Score: 3.5 / 5
In an unexpected twist, Smile is the latest horror film that works best as a metaphor for trauma and mental illness. Marketing billed it as a straightforward horror flick with a nasty streak, most targeted at teenagers and twenty-somethings, not unlike the aesthetic of Ouija or Truth or Dare, with fast edits, jump scares, and an easily recognizable (if shape-shifting) evil entity that allows its cast to be both spooked and spooky. But it doesn't take long into its runtime to see that Smile is up to a very different game indeed, one that lands rather somewhere between The Ring and It Follows, and it has in mind much weightier themes than simple survival against a mysterious and relentless threat.

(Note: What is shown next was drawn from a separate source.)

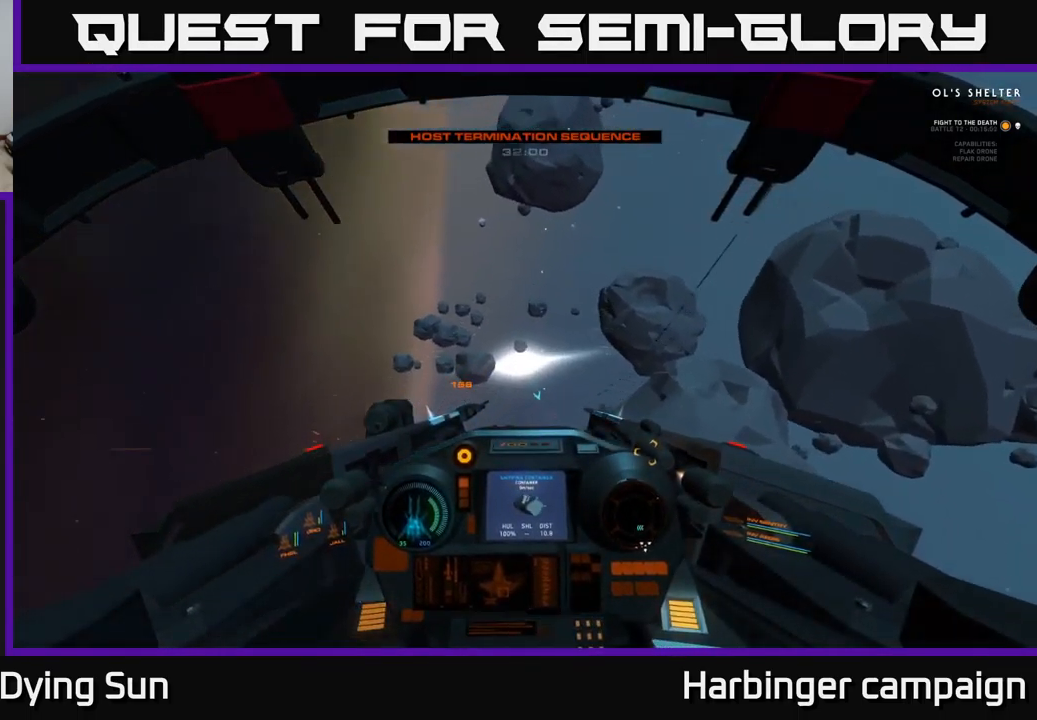
{"buttons": ["L2", "L3"], "left_stick": "center", "right_stick": "down", "events": [[66, "right_stick", "center"], [283, "right_stick", "down"]]}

Dr. Rose Cotter (Sosie Bacon) sits with a new patient, a young woman who was rushed into the psychiatric ward, and they talk for quite a while. A PhD candidate, the patient is shivering and shaking, convinced something has been following and terrorizing her since she witnessed her professor commit a particularly violent suicide earlier that week. She says this entity is toying with her, appearing at random and in different forms -- sometimes as a dead person, sometimes as a living person, maybe even your spouse or parent -- but always with an unhinged, menacing smile. Then the student has a bit of a fit and, when it subsides, bears a creepy, forced smile of her own and proceeds to slit her own throat. It doesn't take long for Dr. Cotter to start seeing those creepy smiles dogging her as well.

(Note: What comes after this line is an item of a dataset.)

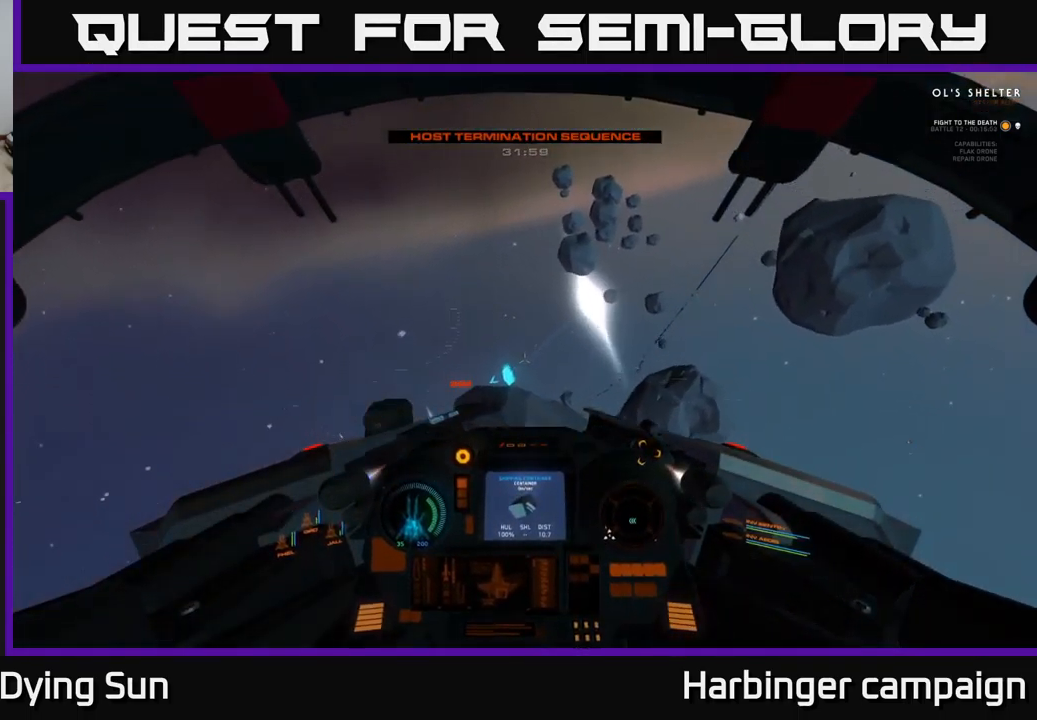
{"buttons": ["L2", "R3"], "left_stick": "center", "right_stick": "center", "events": [[116, "right_stick", "center"], [150, "left_stick", "center"], [400, "R3", "down"]]}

Bacon is really very effective at sustaining a high-tension demeanor that is somewhat stoic yet always relatable and realistic, not unlike the now-popular technique of Elisabeth Moss. Her character is primed to be triggered by this sudden rash of suicides she uncovers, of which her most recent patient was in fact the most recent to die, due to her own mother's suicide some years before. In as much as Dr. Cotter's profession is to help and destigmatize mental illness, the film's screenplay intensely amps up the realistic and problematic dialogue that does the opposite: words like "crazies" and "head cases" and "nutjobs" litter the dialogue. Cotter's fiancee Trevor (Jessie T. Usher) discusses "researching" mental illnesses online, though we're left wondering if he did much looking past the initial Google results and splashy headlines. This external tension (for us) thematically challenges the internal tension (for Cotter) of whether or not she is experiencing a severe episode of mental illness, as she wonders aloud multiple times -- along with almost every other character, including her therapist (a stunning Robin Weigert) and her boss (Kal Penn)-- if her hallucinations and lost time are evidence of her own state of mind or if they are being enacted on her by the entity. Her sister (Gillian Zinzer) is perhaps the most dangerous voice in Cotter's head, as she shares the knowledge that all this pain and fear could be traced back to their mother. If it even really exists outside of their imaginations.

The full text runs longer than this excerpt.